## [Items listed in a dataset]
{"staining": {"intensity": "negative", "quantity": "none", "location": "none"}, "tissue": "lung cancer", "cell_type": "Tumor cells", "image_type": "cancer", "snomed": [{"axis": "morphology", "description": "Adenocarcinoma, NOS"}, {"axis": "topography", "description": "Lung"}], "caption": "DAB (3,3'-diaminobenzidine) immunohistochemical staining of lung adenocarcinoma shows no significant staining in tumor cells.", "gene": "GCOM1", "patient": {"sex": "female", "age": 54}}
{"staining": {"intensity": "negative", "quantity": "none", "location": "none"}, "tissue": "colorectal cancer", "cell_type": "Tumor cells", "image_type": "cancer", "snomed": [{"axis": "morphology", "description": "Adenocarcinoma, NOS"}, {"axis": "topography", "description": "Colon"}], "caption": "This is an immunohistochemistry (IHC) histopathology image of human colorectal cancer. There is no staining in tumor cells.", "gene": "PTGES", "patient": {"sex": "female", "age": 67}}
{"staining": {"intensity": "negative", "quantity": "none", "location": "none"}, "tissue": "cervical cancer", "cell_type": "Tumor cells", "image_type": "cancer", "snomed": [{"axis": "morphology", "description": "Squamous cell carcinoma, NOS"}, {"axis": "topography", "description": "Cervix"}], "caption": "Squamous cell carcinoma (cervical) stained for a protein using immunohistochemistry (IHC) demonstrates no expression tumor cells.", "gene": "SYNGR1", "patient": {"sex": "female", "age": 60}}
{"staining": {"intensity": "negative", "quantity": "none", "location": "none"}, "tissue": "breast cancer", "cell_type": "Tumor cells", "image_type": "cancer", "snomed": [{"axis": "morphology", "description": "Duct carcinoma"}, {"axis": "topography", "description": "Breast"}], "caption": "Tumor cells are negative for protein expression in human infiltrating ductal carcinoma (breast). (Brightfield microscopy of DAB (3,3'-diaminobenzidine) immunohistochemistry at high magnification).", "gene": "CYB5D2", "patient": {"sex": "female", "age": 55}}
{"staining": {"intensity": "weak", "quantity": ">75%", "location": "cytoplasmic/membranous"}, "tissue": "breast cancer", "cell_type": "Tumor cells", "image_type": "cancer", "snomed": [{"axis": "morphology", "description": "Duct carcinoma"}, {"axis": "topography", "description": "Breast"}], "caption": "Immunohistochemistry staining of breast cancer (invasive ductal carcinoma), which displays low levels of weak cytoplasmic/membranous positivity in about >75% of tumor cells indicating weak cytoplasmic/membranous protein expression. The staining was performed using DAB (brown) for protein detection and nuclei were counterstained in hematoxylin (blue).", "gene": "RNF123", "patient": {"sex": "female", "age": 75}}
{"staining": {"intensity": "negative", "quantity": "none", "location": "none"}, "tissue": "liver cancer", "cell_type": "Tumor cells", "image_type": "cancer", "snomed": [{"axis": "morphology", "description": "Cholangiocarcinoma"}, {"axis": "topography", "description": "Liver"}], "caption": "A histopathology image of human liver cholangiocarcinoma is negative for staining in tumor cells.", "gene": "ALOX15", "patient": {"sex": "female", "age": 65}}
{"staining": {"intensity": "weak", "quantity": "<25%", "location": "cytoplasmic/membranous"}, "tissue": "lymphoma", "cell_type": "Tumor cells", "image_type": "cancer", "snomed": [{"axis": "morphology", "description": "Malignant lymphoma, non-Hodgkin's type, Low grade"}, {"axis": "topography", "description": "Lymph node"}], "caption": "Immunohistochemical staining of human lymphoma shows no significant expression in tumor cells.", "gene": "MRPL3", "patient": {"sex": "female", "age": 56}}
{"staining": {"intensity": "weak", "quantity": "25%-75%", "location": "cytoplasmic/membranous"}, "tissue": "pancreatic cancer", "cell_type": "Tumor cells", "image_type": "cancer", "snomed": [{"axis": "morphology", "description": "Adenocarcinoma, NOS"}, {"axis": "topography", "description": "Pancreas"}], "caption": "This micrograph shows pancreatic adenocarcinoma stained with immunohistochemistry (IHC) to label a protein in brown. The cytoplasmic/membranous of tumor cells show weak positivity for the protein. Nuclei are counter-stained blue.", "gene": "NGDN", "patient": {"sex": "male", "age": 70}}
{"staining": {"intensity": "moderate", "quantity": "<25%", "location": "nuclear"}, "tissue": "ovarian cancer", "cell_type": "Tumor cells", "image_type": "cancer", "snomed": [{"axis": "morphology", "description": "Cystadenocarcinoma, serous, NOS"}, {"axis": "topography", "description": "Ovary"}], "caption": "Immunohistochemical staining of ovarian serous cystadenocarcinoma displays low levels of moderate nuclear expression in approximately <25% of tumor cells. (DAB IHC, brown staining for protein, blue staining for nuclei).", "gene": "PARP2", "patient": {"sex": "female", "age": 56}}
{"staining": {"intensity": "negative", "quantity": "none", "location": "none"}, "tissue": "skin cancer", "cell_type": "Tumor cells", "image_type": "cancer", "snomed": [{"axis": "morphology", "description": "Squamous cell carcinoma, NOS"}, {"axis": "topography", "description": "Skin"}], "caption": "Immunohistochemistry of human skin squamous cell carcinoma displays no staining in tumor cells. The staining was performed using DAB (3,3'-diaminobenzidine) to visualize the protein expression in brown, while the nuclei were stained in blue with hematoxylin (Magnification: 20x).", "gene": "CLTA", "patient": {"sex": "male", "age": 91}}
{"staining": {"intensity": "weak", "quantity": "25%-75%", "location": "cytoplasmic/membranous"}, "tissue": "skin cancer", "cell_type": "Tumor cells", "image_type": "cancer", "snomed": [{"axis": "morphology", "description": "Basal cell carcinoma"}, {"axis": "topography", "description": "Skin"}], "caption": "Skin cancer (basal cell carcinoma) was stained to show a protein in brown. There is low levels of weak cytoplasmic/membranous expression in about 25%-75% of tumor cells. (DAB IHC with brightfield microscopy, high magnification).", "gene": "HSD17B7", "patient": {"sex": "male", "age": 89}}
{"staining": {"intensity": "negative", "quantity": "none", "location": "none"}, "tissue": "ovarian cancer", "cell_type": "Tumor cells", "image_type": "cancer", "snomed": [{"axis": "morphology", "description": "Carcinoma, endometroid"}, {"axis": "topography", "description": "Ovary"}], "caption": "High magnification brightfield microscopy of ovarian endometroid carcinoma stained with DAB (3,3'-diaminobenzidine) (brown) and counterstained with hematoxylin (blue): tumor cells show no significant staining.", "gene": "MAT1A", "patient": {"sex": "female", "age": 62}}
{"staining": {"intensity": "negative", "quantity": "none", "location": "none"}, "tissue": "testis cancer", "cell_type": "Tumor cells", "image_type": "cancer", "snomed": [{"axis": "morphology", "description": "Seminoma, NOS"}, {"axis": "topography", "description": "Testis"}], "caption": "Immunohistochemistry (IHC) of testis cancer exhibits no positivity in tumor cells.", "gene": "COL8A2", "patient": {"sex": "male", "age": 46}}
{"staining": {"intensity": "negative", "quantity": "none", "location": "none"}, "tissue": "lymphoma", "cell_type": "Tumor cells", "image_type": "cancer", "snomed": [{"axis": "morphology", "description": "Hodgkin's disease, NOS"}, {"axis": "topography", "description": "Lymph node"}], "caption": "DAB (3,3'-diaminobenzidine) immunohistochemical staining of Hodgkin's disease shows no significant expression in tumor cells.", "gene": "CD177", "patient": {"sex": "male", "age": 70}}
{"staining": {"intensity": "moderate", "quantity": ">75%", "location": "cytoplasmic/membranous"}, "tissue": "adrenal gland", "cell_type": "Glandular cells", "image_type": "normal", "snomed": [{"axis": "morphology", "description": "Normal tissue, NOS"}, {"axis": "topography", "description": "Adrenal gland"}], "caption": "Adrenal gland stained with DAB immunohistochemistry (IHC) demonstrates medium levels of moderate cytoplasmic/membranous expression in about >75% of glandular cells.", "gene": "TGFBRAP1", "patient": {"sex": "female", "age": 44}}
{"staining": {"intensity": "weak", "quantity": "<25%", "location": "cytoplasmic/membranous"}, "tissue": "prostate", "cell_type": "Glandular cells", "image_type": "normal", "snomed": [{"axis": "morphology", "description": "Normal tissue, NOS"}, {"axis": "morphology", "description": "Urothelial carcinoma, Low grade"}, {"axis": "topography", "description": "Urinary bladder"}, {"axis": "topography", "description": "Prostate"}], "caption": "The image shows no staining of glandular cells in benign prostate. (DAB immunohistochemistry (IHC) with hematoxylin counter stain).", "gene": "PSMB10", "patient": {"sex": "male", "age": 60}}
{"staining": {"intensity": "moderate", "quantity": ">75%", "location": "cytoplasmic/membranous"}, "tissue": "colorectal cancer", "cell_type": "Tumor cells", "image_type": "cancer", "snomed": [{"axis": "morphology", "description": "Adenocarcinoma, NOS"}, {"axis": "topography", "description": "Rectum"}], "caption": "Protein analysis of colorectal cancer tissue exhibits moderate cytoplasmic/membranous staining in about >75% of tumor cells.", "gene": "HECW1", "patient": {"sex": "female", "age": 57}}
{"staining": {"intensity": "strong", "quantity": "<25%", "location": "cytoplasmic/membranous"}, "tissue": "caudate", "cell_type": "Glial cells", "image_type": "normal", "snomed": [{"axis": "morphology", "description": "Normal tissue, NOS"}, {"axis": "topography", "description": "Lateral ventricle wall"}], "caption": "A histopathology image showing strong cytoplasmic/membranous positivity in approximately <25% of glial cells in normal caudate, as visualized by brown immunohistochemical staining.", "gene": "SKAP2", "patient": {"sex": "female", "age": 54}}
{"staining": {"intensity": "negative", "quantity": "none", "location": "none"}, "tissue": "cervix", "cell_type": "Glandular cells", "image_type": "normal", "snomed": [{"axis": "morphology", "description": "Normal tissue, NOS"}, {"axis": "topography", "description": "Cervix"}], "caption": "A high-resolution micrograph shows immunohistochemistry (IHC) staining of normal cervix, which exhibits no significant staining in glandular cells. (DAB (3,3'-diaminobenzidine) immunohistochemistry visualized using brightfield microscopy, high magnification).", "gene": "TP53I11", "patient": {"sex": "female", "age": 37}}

## [Work item]
Find the lines in the data that include "Lymph", then copy each of them.

## [Written answer]
{"staining": {"intensity": "weak", "quantity": "<25%", "location": "cytoplasmic/membranous"}, "tissue": "lymphoma", "cell_type": "Tumor cells", "image_type": "cancer", "snomed": [{"axis": "morphology", "description": "Malignant lymphoma, non-Hodgkin's type, Low grade"}, {"axis": "topography", "description": "Lymph node"}], "caption": "Immunohistochemical staining of human lymphoma shows no significant expression in tumor cells.", "gene": "MRPL3", "patient": {"sex": "female", "age": 56}}
{"staining": {"intensity": "negative", "quantity": "none", "location": "none"}, "tissue": "lymphoma", "cell_type": "Tumor cells", "image_type": "cancer", "snomed": [{"axis": "morphology", "description": "Hodgkin's disease, NOS"}, {"axis": "topography", "description": "Lymph node"}], "caption": "DAB (3,3'-diaminobenzidine) immunohistochemical staining of Hodgkin's disease shows no significant expression in tumor cells.", "gene": "CD177", "patient": {"sex": "male", "age": 70}}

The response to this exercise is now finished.